Writing parquets with Azure with Java
In this guide I will show you how to write parquet files from a vanilla java code.
In order to do that we will work with AvroParquertWriter<GenericRecord>
and with Path
and Configuration
from the hdfs
libraries.
Why Java?
It is very common when working with parquets to work with Apache Spark
, But in many data flow architectures we don’t want to use Spark for microservices, for example, a service which parse small chunks of data and saves them to blob storage.

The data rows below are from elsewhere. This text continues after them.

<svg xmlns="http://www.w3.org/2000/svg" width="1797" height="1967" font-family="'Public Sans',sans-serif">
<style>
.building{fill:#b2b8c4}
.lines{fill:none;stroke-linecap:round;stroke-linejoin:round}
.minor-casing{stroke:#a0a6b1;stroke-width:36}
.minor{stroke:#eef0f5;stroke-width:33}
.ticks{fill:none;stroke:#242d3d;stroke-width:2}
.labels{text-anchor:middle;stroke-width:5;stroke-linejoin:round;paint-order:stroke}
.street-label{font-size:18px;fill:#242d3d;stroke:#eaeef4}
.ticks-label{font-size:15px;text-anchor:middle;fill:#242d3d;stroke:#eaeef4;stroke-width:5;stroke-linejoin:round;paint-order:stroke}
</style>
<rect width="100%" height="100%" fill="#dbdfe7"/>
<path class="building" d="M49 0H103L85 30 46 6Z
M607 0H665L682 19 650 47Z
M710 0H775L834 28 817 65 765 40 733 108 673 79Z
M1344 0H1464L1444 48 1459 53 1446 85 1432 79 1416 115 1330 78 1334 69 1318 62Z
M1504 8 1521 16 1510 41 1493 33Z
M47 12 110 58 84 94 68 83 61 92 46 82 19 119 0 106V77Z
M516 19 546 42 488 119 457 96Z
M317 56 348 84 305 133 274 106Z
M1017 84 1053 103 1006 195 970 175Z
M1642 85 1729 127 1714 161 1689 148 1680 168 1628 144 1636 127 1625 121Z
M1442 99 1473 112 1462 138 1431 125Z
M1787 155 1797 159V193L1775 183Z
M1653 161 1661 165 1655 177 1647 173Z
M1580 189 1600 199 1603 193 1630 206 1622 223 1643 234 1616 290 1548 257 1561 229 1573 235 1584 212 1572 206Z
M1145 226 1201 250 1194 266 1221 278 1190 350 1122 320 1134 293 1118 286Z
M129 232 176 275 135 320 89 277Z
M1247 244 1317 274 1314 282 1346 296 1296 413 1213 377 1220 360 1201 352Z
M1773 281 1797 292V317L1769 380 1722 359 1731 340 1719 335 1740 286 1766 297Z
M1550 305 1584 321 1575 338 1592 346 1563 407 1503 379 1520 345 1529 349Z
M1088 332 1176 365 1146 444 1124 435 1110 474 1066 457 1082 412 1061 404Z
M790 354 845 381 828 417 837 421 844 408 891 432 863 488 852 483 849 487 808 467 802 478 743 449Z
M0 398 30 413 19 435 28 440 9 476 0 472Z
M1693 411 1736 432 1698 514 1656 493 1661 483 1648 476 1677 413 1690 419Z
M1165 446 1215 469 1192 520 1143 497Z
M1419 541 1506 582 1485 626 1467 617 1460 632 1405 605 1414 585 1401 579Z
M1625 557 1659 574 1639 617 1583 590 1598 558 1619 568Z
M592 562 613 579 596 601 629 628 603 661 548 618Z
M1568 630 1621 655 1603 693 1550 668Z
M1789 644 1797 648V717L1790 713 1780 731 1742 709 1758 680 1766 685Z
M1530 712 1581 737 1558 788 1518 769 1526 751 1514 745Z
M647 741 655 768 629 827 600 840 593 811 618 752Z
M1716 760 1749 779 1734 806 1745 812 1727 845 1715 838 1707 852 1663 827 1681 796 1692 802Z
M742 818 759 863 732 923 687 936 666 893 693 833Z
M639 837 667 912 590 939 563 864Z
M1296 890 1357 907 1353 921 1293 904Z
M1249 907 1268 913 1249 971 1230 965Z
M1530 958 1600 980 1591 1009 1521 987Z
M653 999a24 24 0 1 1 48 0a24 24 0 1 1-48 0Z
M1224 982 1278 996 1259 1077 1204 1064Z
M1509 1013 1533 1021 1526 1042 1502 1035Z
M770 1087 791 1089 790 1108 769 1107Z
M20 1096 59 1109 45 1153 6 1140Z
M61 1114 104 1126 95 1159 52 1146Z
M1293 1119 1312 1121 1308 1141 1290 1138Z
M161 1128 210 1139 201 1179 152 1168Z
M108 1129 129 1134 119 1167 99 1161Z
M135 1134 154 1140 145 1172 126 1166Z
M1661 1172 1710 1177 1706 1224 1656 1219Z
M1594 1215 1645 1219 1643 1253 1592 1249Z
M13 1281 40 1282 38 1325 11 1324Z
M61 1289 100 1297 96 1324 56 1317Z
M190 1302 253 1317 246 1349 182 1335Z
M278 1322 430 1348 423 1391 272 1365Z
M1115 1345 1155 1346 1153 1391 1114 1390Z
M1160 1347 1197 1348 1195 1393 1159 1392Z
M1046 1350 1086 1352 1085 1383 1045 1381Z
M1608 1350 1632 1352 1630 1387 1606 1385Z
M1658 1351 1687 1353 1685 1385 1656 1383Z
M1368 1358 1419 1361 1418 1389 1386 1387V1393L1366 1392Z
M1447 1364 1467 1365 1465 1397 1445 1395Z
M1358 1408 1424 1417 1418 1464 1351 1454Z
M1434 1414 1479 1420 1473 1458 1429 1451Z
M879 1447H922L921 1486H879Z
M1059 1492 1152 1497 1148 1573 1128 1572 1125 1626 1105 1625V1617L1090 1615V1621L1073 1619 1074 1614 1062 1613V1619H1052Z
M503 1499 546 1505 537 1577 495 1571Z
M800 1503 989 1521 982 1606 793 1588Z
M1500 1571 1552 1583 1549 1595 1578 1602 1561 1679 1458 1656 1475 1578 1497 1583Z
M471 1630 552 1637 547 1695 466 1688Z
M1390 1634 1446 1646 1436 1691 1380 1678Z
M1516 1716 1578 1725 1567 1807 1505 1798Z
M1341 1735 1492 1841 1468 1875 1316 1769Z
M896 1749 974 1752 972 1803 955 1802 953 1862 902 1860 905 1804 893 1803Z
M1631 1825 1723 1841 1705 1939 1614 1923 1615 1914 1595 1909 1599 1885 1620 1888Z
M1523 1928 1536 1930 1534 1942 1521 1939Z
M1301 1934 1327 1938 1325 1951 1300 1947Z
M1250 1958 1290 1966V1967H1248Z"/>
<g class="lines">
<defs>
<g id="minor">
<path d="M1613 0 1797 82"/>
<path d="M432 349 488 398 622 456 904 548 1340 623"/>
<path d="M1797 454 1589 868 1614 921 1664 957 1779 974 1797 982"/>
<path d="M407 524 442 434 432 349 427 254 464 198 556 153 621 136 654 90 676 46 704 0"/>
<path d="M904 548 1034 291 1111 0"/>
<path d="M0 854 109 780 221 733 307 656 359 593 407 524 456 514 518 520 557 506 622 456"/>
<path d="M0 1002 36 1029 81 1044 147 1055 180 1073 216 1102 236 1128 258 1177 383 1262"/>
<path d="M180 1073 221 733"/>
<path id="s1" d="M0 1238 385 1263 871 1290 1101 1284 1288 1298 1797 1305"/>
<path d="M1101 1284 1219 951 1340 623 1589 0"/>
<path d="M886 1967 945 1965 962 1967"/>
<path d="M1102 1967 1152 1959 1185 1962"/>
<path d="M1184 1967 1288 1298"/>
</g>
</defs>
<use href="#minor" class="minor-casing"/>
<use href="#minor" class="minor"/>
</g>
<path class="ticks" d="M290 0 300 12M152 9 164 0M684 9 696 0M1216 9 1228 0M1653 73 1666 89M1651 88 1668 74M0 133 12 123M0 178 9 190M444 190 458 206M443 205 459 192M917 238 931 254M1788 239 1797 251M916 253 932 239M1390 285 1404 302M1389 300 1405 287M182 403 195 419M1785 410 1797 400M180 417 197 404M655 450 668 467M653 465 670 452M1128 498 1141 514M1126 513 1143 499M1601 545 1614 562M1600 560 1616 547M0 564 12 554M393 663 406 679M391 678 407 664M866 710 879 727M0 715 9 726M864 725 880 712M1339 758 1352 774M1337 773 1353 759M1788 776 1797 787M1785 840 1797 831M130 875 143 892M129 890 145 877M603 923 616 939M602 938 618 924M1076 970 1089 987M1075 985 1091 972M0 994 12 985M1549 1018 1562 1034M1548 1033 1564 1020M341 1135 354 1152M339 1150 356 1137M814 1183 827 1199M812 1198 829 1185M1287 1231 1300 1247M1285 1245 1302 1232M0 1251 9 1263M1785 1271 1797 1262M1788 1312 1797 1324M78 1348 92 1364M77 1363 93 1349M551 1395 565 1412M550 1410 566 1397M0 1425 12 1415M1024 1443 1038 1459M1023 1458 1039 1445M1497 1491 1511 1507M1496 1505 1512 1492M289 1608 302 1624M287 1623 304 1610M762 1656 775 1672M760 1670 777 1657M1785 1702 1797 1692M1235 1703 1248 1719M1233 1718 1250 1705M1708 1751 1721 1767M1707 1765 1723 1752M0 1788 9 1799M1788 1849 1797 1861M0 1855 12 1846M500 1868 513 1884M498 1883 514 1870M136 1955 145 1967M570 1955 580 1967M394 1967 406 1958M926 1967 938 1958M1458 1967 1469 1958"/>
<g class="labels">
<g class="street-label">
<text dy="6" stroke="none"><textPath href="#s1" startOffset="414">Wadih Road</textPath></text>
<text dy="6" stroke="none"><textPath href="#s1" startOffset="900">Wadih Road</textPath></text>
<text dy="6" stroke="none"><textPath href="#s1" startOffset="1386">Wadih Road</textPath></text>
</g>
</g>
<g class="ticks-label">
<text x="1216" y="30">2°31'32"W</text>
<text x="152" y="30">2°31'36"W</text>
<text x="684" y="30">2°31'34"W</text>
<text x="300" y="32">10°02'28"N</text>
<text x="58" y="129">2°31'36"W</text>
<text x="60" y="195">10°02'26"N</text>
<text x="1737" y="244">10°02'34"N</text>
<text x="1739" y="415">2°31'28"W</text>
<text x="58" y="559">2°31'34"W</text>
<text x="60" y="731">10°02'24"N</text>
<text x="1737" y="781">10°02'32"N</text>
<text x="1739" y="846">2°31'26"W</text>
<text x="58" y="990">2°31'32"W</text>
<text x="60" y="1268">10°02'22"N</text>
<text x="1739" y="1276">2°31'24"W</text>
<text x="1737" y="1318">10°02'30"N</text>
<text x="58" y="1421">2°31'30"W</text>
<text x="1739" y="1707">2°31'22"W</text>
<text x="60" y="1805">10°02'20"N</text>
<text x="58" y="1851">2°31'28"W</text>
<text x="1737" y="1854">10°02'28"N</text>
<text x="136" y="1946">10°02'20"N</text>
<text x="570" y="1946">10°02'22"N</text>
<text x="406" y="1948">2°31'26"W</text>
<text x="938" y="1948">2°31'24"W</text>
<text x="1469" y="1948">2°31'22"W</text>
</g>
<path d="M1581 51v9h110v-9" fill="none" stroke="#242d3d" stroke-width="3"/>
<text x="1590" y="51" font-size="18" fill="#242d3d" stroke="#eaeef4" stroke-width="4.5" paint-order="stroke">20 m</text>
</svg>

In this case working with Spark will be an overkill and will cost us in performence. We can write a microservice in Java and deploy it to kuberenetes, which will save us alot of compute time, and money.
Dependencies
Add the following dependencies to your pom.xml
:
<dependencies>
<dependency>
<groupId>org.apache.parquet</groupId>
<artifactId>parquet-avro</artifactId>
<version>1.11.1</version>
</dependency>
<dependency>
<groupId>org.apache.hadoop</groupId>
<artifactId>hadoop-common</artifactId>
<version>3.3.0</version>
</dependency>
<dependency>
<groupId>org.apache.hadoop</groupId>
<artifactId>hadoop-azure</artifactId>
<version>3.3.0</version>
</dependency>
<dependency>
<groupId>com.rainerhahnekamp</groupId>
<artifactId>sneakythrow</artifactId>
</dependency>
</dependencies>
We will use the parquet-avro
to actually write, and hadoop-common
and hadoop-azure
to connect to our desired storage.
Blob Storage Configuration
import org.apache.hadoop.conf.Configuration;
String accountName = "your-account-name"
String accessKey = "your-access-key"
String containerName = "target-container"

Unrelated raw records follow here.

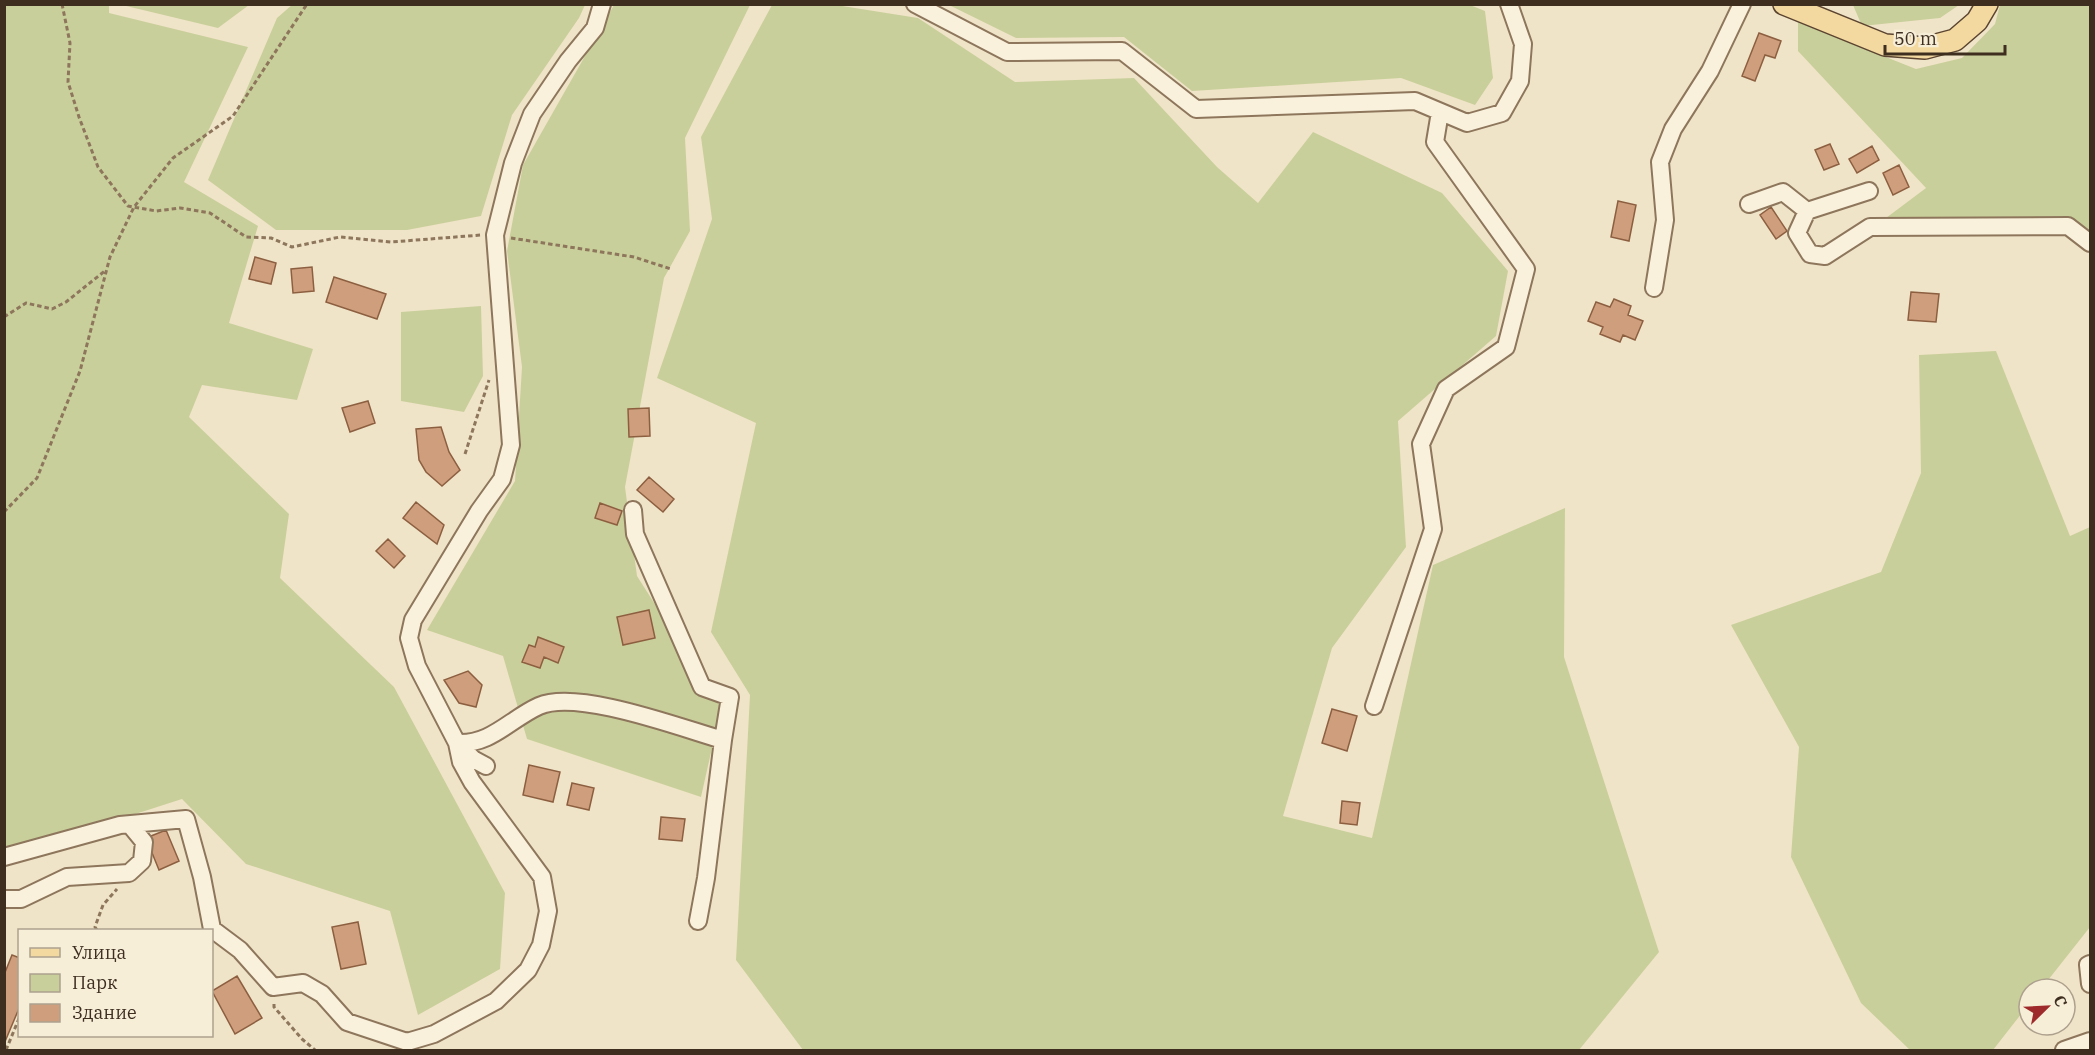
<svg xmlns="http://www.w3.org/2000/svg" width="2095" height="1055" font-family="'IBM Plex Serif',serif">
<rect width="100%" height="100%" fill="#f0e4c8"/>
<path fill="#c9cf9b" d="M 293,4 L 585,4 L 585,5 L 579,18 L 512,115 L 481,216 L 407,230 L 276,230 L 208,180 L 277,18 Z
M 5,5 L 109,5 L 109,13 L 248,47 L 184,182 L 258,226 L 229,323 L 313,349 L 297,400 L 202,385 L 189,417 L 289,514 L 280,578 L 394,687 L 505,893 L 500,969 L 418,1015 L 390,911 L 246,864 L 182,799 L 5,856 Z
M 122,5 L 249,4 L 249,5 L 218,28 Z
M 614,5 L 750,5 L 685,138 L 690,231 L 664,278 L 625,487 L 637,576 L 721,708 L 701,797 L 527,739 L 503,656 L 427,630 L 515,481 L 522,367 L 507,251 L 523,165 Z
M 772,5 L 836,5 L 918,18 L 1015,82 L 1134,78 L 1217,167 L 1258,203 L 1313,132 L 1442,193 L 1508,271 L 1496,336 L 1398,421 L 1406,547 L 1332,648 L 1283,816 L 1372,838 L 1433,565 L 1565,508 L 1564,657 L 1659,952 L 1579,1050 L 803,1050 L 736,960 L 750,695 L 711,632 L 756,423 L 657,378 L 712,219 L 701,137 Z
M 949,5 L 1470,5 L 1485,11 L 1493,78 L 1475,105 L 1401,78 L 1192,91 L 1124,37 L 1016,38 Z
M 1853,5 L 1959,5 L 1940,18 L 1862,26 Z
M 2000,5 L 2090,5 L 2090,234 L 2064,216 L 1878,224 L 1926,188 L 1798,51 L 1798,22 L 1916,69 L 1962,58 L 1995,24 Z
M 481,306 L 483,376 L 464,412 L 401,401 L 401,312 Z
M 1996,351 L 2070,536 L 2090,527 L 2090,927 L 2041,989 L 2029,989 L 2029,1004 L 1993,1050 L 1910,1050 L 1861,1003 L 1791,857 L 1799,747 L 1731,625 L 1881,572 L 1921,473 L 1919,355 Z"/>
<path fill="#cf9f7d" stroke="#8d5f41" stroke-width="1.5" d="M 1759,33 L 1781,41 L 1775,58 L 1765,55 L 1755,81 L 1742,76 Z
M 1830,144 L 1839,164 L 1824,170 L 1815,150 Z
M 1872,146 L 1879,160 L 1857,173 L 1849,159 Z
M 1899,165 L 1909,187 L 1893,195 L 1883,173 Z
M 1618,201 L 1636,205 L 1629,241 L 1611,237 Z
M 1771,207 L 1787,231 L 1776,239 L 1760,215 Z
M 255,257 L 276,263 L 271,284 L 249,279 Z
M 312,267 L 314,291 L 293,293 L 291,269 Z
M 334,277 L 386,294 L 377,319 L 326,302 Z
M 1911,292 L 1939,294 L 1936,322 L 1908,320 Z
M 1614,299 L 1631,306 L 1628,315 L 1643,321 L 1635,340 L 1623,335 L 1620,342 L 1600,334 L 1603,327 L 1588,321 L 1596,302 L 1610,307 Z
M 368,401 L 375,423 L 350,432 L 342,408 Z
M 649,408 L 650,436 L 629,437 L 628,409 Z
M 441,427 L 449,452 L 460,470 L 442,486 L 426,472 L 419,460 L 416,429 Z
M 649,477 L 674,499 L 663,512 L 637,490 Z
M 416,502 L 444,525 L 437,544 L 403,518 Z
M 600,503 L 622,511 L 617,525 L 595,518 Z
M 388,539 L 405,556 L 394,568 L 376,551 Z
M 649,610 L 655,638 L 623,645 L 617,617 Z
M 538,637 L 564,647 L 558,663 L 544,657 L 540,668 L 522,662 L 529,645 L 535,647 Z
M 468,671 L 482,685 L 476,707 L 459,703 L 444,680 Z
M 1332,709 L 1357,716 L 1347,751 L 1322,743 Z
M 529,765 L 560,772 L 553,802 L 523,795 Z
M 572,783 L 594,788 L 589,810 L 567,805 Z
M 1342,801 L 1360,803 L 1357,825 L 1340,823 Z
M 661,817 L 685,819 L 682,841 L 659,839 Z
M 166,830 L 179,861 L 159,870 L 146,838 Z
M 358,922 L 366,964 L 341,969 L 332,927 Z
M 12,955 L 20,958 L 20,1006 L 4,1044 L 4,975 Z
M 237,976 L 262,1018 L 235,1034 L 212,991 Z"/>
<g fill="none" stroke-linecap="round" stroke-linejoin="round">
<g stroke="#8d765c" stroke-width="20">
<path id="minor" d="M 915,4 L 1007,52 L 1122,51 L 1196,109 L 1415,101 L 1467,123 L 1502,113 L 1520,81 L 1523,44 L 1509,4
M 1869,191 L 1807,211 L 1797,233 L 1810,254 L 1825,256 L 1870,227 L 2068,226 L 2090,243
M 1749,204 L 1783,192 L 1807,211
M 1654,288 L 1665,220 L 1660,162 L 1673,129 L 1710,71 L 1742,4
M 1374,706 L 1433,529 L 1421,444 L 1446,389 L 1506,347 L 1526,269 L 1435,142 L 1440,112
M 457,743 C 491,745 510,719 539,706 C 578,689 681,728 723,740 L 730,697 L 702,687 L 635,534 L 633,510
M 457,743 L 473,759 L 486,766
M 4,857 L 120,825 L 186,819 L 202,877 L 212,929 L 240,950 L 273,987 L 303,983 L 322,994 L 347,1022 L 407,1042 L 434,1034 L 496,1001 L 528,970 L 541,945 L 548,911 L 542,877 L 472,782 L 461,762 L 457,743 L 417,666 L 409,638 L 413,620 L 479,511 L 502,479 L 511,445 L 495,235 L 513,163 L 532,114 L 568,61 L 595,28 L 602,4
M 4,899 L 21,899 L 67,877 L 129,873 L 142,861 L 144,842 L 130,825
M 698,921 L 706,878 L 723,740
M 2090,964 L 2088,965 L 2090,984
M 2064,1050 L 2090,1041"/>
</g>
<g stroke="#5b4430" stroke-width="24">
<path id="major" d="M 1784,4 L 1885,45 L 1925,48 L 1955,40 L 1977,21 L 1987,4"/>
</g>
<path stroke="#8d765c" stroke-width="3" stroke-dasharray="4.5 3" stroke-linecap="butt" d="M 62,4 L 70,43 L 68,82 L 79,117 L 98,167 L 128,206 L 156,211 L 180,208 L 210,213 L 246,237 L 271,238 L 292,247 L 340,237 L 391,242 L 481,235
M 511,238 L 634,257 L 671,269
M 4,317 L 26,303 L 52,309 L 66,302 L 106,270
M 465,454 L 489,380
M 4,512 L 37,478 L 80,371 L 110,257 L 134,207 L 173,158 L 233,116 L 307,4
M 97,930 L 95,927 L 103,905 L 117,889
M 274,1004 L 274,1007 L 302,1039 L 315,1050
M 6,1050 L 20,1016"/>
<use href="#minor" stroke="#faf1dc" stroke-width="16"/>
<use href="#major" stroke="#f3d9a0" stroke-width="21"/>
</g>
<rect width="2095" height="1055" fill="none" stroke="#3d2e20" stroke-width="12"/>
<rect x="18" y="929" width="195" height="108" fill="#f7eed8" stroke="#ada18e" stroke-width="1.5"/>
<rect x="30" y="948" width="30" height="9" fill="#f3d9a0" stroke="#ada18e" stroke-width="1.5"/>
<text x="72" y="959" font-size="18" fill="#3d2e20">Улица</text>
<rect x="30" y="974" width="30" height="18" fill="#c9cf9b" stroke="#ada18e" stroke-width="1.5"/>
<text x="72" y="989" font-size="18" fill="#3d2e20">Парк</text>
<rect x="30" y="1004" width="30" height="18" fill="#cf9f7d" stroke="#ada18e" stroke-width="1.5"/>
<text x="72" y="1019" font-size="18" fill="#3d2e20">Здание</text>
<g transform="translate(2047 1007) rotate(66)"><circle r="28" fill="#f7eed8" stroke="#ada18e" stroke-width="1.5"/>
<path d="M0-4.5L10 22L0 15L-10 22Z" fill="#9e2a2b"/>
<text y="-9" font-size="16" font-weight="bold" text-anchor="middle" fill="#3d2e20">С</text>
</g>
<path d="M1885 45v9h120v-9" fill="none" stroke="#3d2e20" stroke-width="3"/>
<text x="1894" y="45" font-size="18" fill="#3d2e20" stroke="#f7eed8" stroke-width="4.5" paint-order="stroke">50 m</text>
</svg>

Configuration conf = new Configuration();
conf.set(String.format("fs.azure.account.key.%s.blob.core.windows.net", accountName), accessKey);
pathTemplate = String.format("wasbs://%s@%s.blob.core.windows.net/", containerName, accountName);
Data Lake Gen2 Configuration
import org.apache.hadoop.conf.Configuration;
String accountName = "your-account-name"
String accessKey = "your-access-key"
String containerName = "target-container"
Configuration conf = new Configuration();
conf.set(String.format("fs.azure.account.key.%s.dfs.core.windows.net", accountName), accessKey);
pathTemplate = String.format("abfs://%s@%s.dfs.core.windows.net/", containerName, accountName);
Writing Parquet
After we configured our Configuration
object for the storage we use, we can use AvroParquetWriter
as usual, just like hdfs storage.
public void writeBulk(String path, Schema schema, Collection<GenericRecord> records) throws IOException {
String newPath = pathTemplate + path;
try (ParquetWriter<GenericRecord> parquetWriter =
AvroParquetWriter.<GenericRecord>builder(new Path(newPath))
.withConf(conf)
.withWriteMode(ParquetFileWriter.Mode.OVERWRITE)
.withCompressionCodec(compressionCodecName)
.withSchema(schema)
.build()) {
records.forEach(sneaked(parquetWriter::write));
}
}
This function will write all of the records to your path in Azure Storage
.
Creating GenericRecord
Schema schema = SchemaBuilder
.builder()
.record("record")
.fields()
.requiredLong("id")
.requiredString("name")
.endRecord();
GenericRecord record1 = new GenericRecordBuilder(schema).set("id", 1L).set("name", "irony").build();
GenericRecord record2 = new GenericRecordBuilder(schema).set("id", 2L).set("name", "dev").build();
List<GenericRecord> recordList = new ArrayList<>();
recordList.add(record1);
recordList.add(record2);
Example
writeBulk("newParquert.parquet", schema, records)
And thats it, you got a new parquet in your Azure Storage!